Super Means Serving More

Indiana University announced this month that it will acquire what university spokespeople believe will be the fastest university-owned supercomputer in the U.S. (or 3rd in the world for universities). It is capable of performing more than 20.4 trillion numerical operations per second. They’ll pair it with more than 1 petabyte of high-speed disk storage, and an additional petabyte of tape. New Force10 4x10GigE switching will connect their Bloomington and Indy machine rooms. The 20.4TF (teraFLOPS) supercomputer based on IBM's JS21 technology will easily place Indiana¹s new arrival in the TOP500 list, probably in the 20 th position of elite supercomputers worldwide.

Michael A. McRobbie, interim provost and vice president for academic affairs at IU Bloomington reflected on the plan. “These systems will provide IU’s scientists and researchers with the best cyber infrastructure at any university in the U.S., if not worldwide.” The acquisitions are key to research funding strategies, as well as to IT strategic plans at IU. McRobbie added, “This new computer and other cyber infrastructure expansions are essential to IU’s success in obtaining large grants from many programs in the National Science Foundation, National Institutes of Health, National Endowment for the Humanities, and other funding sources.”

Major funding comes from the Indiana Metabolomics and Cytomics Initiative, or METACyt, which is funded by a $53 million grant from the Lilly Endowment and from the National Science Foundation.
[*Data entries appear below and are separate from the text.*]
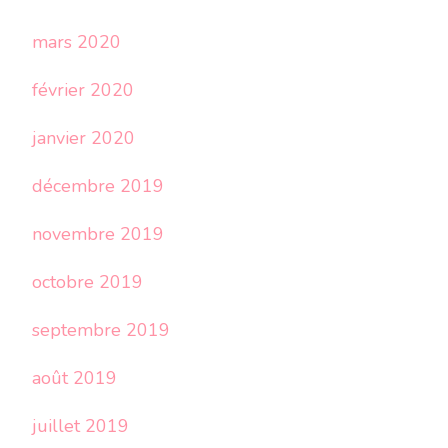
mars 2020
février 2020
janvier 2020
décembre 2019
novembre 2019
octobre 2019
septembre 2019
août 2019
juillet 2019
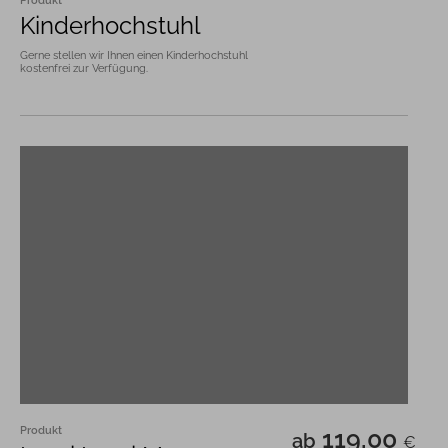
Kinderhochstuhl
Gerne stellen wir Ihnen einen Kinderhochstuhl 
kostenfrei zur Verfügung.
Produkt
119,00
ab
€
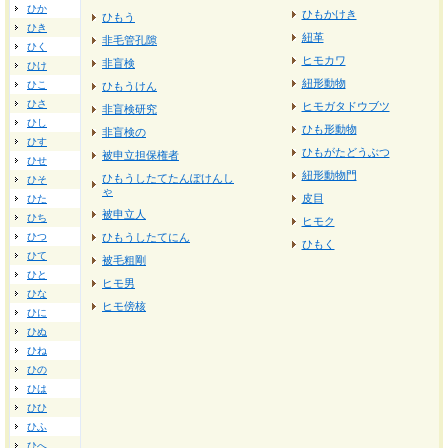
ひか
ひもかけき
ひもう
ひき
紐革
非毛管孔隙
ひく
ヒモカワ
非盲検
ひけ
紐形動物
ひこ
ひもうけん
ひさ
ヒモガタドウブツ
非盲検研究
ひし
ひも形動物
非盲検の
ひす
ひもがたどうぶつ
被申立担保権者
ひせ
紐形動物門
ひもうしたてたんぽけんし
ひそ
ゃ
皮目
ひた
被申立人
ひち
ヒモク
ひつ
ひもうしたてにん
ひもく
ひて
被毛粗剛
ひと
ヒモ男
ひな
ヒモ傍核
ひに
ひぬ
ひね
ひの
ひは
ひひ
ひふ
ひへ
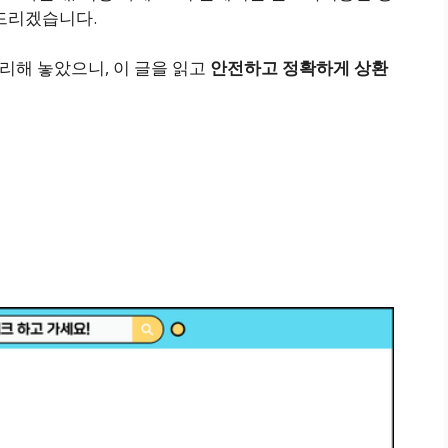
려드리겠습니다.
정리해 놓았으니, 이 글을 읽고
안전하고 정확하게 상환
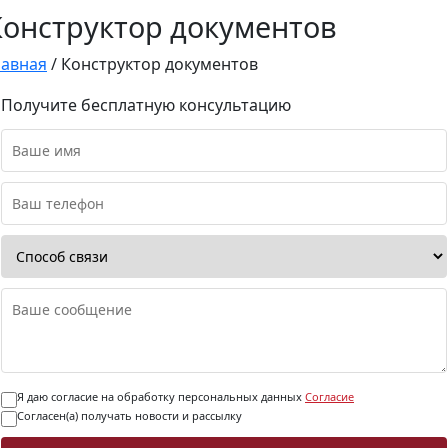
Конструктор документов
лавная
/
Конструктор документов
Получите бесплатную консультацию
Я даю согласие на обработку персональных данных
Согласие
Согласен(а) получать новости и рассылку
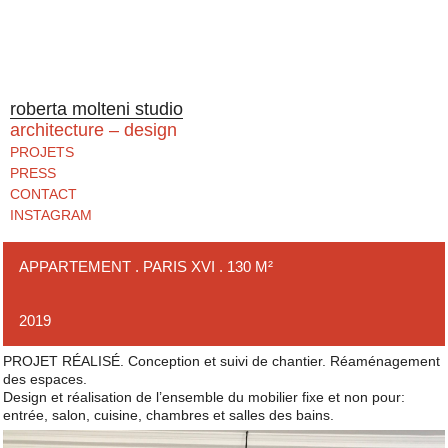
roberta molteni studio
architecture – design
PROJETS
PRESS
CONTACT
INSTAGRAM
APPARTEMENT . PARIS XVI . 130 M²
2019
PROJET RÉALISÉ. Conception et suivi de chantier. Réaménagement
des espaces.
Design et réalisation de l’ensemble du mobilier fixe et non pour:
entrée, salon, cuisine, chambres et salles des bains.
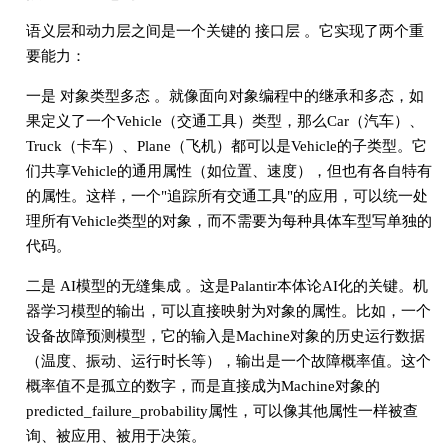
语义层和动力层之间是一个关键的 接口层 。它实现了两个重
要能力：
一是 对象类型多态 。就像面向对象编程中的继承和多态，如
果定义了一个Vehicle（交通工具）类型，那么Car（汽车）、
Truck（卡车）、Plane（飞机）都可以是Vehicle的子类型。它
们共享Vehicle的通用属性（如位置、速度），但也有各自特有
的属性。这样，一个"追踪所有交通工具"的应用，可以统一处
理所有Vehicle类型的对象，而不需要为每种具体车型写单独的
代码。
二是 AI模型的无缝集成 。这是Palantir本体论AI化的关键。机
器学习模型的输出，可以直接映射为对象的属性。比如，一个
设备故障预测模型，它的输入是Machine对象的历史运行数据
（温度、振动、运行时长等），输出是一个故障概率值。这个
概率值不是孤立的数字，而是直接成为Machine对象的
predicted_failure_probability属性，可以像其他属性一样被查
询、被应用、被用于决策。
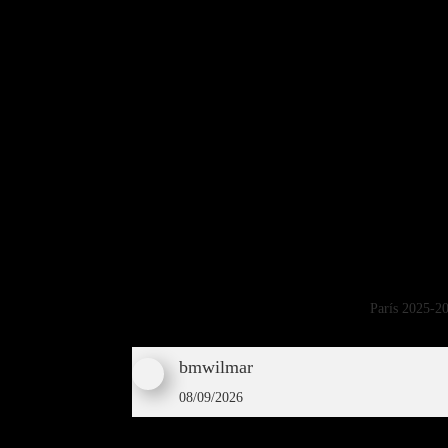
París 2025-202
bmwilmar
08/09/2026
While the investments represent a big first step in IU’s new Life Sciences Strategic Plan, there is a lot of supercomputing power to be spread among numerous disciplines, leveraging a services model for advanced research computing. A few of the broad discipline areas to be served include astronomy, informatics, computational physics, and the humanities. The system will also connect to global research networks.

New Research Tool for Academia

Microsoft announced Tuesday the beta release of a its new Windows Live Academic Search, a research tool that combines advanced search techniques with the resources of leading content providers to help researchers, students, and faculty conduct literature searches across a range of academic and scholarly publications. This first release will feature computer science, electrical engineering, and physics content from the ACM, IEEE, and selected publishers including Reed Elsevier and Wiley & Sons. The program is a collaborative effort of Microsoft, CrossRef ( a nonprofit dedicated to cross-publisher citation linking) and more than a dozen key publishers and societies.

An important goal of Windows Live Academic Search is to provide an innovative interface for searching through thousands of resources. A few notable search and display features include: a “mouse-over” preview pane, citation support in two major bibliographic formats, author hyperlinks, RSS for topical and author updates, direct links to online published versions, and various sort functions. The beta service is available at Windows Live Academic Search in English for the U.S., UK, Germany, Italy, Spain, Japan, and Australia. Additional markets and content will be added throughout the beta period.